Question

Kurtis is a statistician who claims that the average salary of an employee in the city of Yarmouth is no more than $55,000 per year. Gina, his colleague, believes this to be incorrect, so she randomly selects 61 employees who work in Yarmouth and records their annual salaries. Gina calculates the sample mean income to be $56,500 per year with a sample standard deviation of 3,750. Using the alternative hypothesis Ha:μ>55,000, find the test statistic t and the p-value for the appropriate hypothesis test. Round the test statistic to two decimal places and the p-value to three decimal places.

Degrees of Freedom

0.0004 0.0014 0.0024 0.0034 0.0044 0.0054 0.0064
54 3.562 3.135 2.943 2.816 2.719 2.641 2.576
55 3.558 3.132 2.941 2.814 2.717 2.640 2.574
56 3.554 3.130 2.939 2.812 2.716 2.638 2.572
57 3.550 3.127 2.937 2.810 2.714 2.636 2.571
58 3.547 3.125 2.935 2.808 2.712 2.635 2.569
59 3.544 3.122 2.933 2.806 2.711 2.633 2.568
60 3.540 3.120 2.931 2.805 2.709 2.632 2.567

Answer 1

Test statistic t = 3.12

P-value = 0.001

As the P-value (0.001) is smaller than the significance level (0.05), the effect is significant.

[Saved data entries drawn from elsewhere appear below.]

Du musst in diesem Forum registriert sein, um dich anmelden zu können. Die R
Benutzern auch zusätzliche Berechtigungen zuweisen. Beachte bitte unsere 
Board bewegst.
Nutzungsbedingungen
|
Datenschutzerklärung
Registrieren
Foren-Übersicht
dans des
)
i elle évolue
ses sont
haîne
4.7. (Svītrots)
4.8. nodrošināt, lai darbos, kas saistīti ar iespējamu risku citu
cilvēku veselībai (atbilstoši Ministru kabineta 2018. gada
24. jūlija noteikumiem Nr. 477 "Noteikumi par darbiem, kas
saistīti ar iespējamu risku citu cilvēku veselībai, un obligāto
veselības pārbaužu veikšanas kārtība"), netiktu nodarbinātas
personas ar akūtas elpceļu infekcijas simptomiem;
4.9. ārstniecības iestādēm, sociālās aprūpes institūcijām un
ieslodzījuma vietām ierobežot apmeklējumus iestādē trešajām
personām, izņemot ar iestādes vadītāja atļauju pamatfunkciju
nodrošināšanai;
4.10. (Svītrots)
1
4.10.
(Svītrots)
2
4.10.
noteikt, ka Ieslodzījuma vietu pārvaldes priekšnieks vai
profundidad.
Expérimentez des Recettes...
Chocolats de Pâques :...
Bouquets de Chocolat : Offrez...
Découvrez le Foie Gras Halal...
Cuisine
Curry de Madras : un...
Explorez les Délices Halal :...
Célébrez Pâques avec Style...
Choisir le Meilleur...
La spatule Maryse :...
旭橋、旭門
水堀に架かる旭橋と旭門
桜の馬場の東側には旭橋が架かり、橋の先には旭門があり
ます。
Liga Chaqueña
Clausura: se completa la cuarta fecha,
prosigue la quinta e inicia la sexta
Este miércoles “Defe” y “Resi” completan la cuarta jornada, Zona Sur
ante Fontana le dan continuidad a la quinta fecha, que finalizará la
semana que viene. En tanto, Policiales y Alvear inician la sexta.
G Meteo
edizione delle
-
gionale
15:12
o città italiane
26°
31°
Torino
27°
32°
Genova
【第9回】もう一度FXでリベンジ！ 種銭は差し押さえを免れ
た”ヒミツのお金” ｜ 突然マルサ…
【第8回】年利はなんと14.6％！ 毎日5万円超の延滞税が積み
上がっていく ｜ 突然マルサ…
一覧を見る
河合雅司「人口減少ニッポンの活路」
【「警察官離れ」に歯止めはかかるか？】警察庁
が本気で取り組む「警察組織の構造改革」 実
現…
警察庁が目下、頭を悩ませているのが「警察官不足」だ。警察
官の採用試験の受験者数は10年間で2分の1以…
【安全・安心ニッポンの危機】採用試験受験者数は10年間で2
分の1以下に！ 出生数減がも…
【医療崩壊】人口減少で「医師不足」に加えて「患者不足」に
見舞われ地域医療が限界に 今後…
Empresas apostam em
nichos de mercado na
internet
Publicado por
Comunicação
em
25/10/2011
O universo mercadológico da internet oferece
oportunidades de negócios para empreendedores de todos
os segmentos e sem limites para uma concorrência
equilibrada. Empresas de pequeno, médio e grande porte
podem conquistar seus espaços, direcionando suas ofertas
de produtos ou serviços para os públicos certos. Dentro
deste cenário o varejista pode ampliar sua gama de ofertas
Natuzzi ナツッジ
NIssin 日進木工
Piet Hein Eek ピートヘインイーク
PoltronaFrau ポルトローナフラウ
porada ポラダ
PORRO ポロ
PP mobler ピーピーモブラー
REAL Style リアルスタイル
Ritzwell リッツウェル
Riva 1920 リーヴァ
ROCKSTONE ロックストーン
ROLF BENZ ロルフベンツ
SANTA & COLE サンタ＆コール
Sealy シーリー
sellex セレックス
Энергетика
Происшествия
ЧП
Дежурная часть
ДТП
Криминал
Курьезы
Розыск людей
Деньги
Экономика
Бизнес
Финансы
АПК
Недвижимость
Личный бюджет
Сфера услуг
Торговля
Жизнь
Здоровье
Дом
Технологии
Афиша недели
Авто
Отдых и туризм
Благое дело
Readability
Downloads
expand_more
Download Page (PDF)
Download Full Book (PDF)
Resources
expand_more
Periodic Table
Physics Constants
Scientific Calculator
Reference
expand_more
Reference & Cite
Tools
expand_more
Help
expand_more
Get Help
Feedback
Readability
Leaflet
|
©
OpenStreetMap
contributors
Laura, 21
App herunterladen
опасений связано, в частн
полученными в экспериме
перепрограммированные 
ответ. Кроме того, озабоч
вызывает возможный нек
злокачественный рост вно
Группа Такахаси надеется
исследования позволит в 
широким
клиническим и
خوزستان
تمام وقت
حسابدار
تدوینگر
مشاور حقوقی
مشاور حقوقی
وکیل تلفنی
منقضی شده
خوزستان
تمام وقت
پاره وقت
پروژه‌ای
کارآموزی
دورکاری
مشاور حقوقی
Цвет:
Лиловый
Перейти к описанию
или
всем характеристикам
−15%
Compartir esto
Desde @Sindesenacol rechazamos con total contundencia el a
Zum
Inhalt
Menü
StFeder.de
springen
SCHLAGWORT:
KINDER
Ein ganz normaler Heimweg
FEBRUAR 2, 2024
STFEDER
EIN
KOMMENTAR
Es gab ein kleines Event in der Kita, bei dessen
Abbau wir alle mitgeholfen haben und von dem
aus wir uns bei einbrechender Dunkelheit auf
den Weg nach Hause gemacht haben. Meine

The null hypothesis is rejected.

There is enough evidence to support the claim that the average salary of an employee in the city of Yarmouth is is significantly greater than $55,000 per year.

Explanation:

This is a hypothesis test for the population mean.

The claim is that the average salary of an employee in the city of Yarmouth is is significantly greater than $55,000 per year (Gina's claim).

Then, the null and alternative hypothesis are:

`H_0: \mu=55000\\\\H_a:\mu> 55000`

The significance level is 0.05.

The sample has a size n=61.

The sample mean is M=56500.

As the standard deviation of the population is not known, we estimate it with the sample standard deviation, that has a value of s=3750.

The estimated standard error of the mean is computed using the formula:

`s_M=(s)/(√(n))=(3750)/(√(61))=480.138`

Then, we can calculate the t-statistic as:

`t=(M-\mu)/(s/√(n))=(56500-55000)/(480.138)=(1500)/(480.138)=3.12`

The degrees of freedom for this sample size are:

df=n-1=61-1=60

This test is a right-tailed test, with 60 degrees of freedom and t=3.12, so the P-value for this test is calculated as (using a t-table):

`\text{P-value}=P(t>3.12)=0.001`

As the P-value (0.001) is smaller than the significance level (0.05), the effect is significant.

The null hypothesis is rejected.

There is enough evidence to support the claim that the average salary of an employee in the city of Yarmouth is is significantly greater than $55,000 per year.